### What to do
From the passage about the Black and Mobile food delivery startup, extract verbatim the section that opens with the words containing "The 2019-founded food" and closes with "and animation industry.)".

It’s been a journey for this homegrown, three-year-old food delivery startup.
After a two-month hiatus, Black and Mobile relaunched in Philadelphia, Baltimore and Atlanta last month, and launched for the first time in Los Angelos and New York City.
The 2019-founded food delivery startup, which landed third on Technical.ly’s 2021 RealLIST Startups, connects its users with local, Black-owned restaurants. The company was founded by brothers David Cabello and Aaron Cabello in February 2019 after David Cabello’s time working as a driver for food service apps like Postmates and Caviar inspired the brothers to make sure money was circulating in the Black community.
It first launched in Philadelphia, then expanded to Baltimore and Atlanta in late 2020. The same year, it had been working with developers JumpButton Studio on a custom app, but the companies parted ways, David Cabello told Technical.ly. (JumpButton cofounder Nicodemus Madehdou confirmed this in an email, and said the company has since refocused its business exclusively on the gaming and animation industry.)

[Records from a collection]
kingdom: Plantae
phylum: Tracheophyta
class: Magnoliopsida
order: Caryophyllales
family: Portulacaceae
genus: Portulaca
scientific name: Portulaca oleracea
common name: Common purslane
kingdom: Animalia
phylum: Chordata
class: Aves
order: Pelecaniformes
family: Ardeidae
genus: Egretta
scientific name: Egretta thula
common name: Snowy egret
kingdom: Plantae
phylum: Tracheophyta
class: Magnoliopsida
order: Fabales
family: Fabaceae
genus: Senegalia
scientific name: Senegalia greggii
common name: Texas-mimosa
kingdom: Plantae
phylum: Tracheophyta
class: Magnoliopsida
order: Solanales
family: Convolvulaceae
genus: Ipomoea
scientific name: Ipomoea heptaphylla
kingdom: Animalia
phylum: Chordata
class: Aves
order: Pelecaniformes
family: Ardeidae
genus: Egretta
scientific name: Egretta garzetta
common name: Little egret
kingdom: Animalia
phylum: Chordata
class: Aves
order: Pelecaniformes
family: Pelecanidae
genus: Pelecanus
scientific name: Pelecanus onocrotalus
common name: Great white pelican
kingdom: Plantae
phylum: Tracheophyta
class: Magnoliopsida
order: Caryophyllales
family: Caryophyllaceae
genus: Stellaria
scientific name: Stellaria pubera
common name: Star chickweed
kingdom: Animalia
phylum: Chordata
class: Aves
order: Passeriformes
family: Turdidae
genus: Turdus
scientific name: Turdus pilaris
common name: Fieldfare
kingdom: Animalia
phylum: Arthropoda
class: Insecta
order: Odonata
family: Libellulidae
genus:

### Exercise result
The 2019-founded food delivery startup, which landed third on Technical.ly’s 2021 RealLIST Startups, connects its users with local, Black-owned restaurants. The company was founded by brothers David Cabello and Aaron Cabello in February 2019 after David Cabello’s time working as a driver for food service apps like Postmates and Caviar inspired the brothers to make sure money was circulating in the Black community.
It first launched in Philadelphia, then expanded to Baltimore and Atlanta in late 2020. The same year, it had been working with developers JumpButton Studio on a custom app, but the companies parted ways, David Cabello told Technical.ly. (JumpButton cofounder Nicodemus Madehdou confirmed this in an email, and said the company has since refocused its business exclusively on the gaming and animation industry.)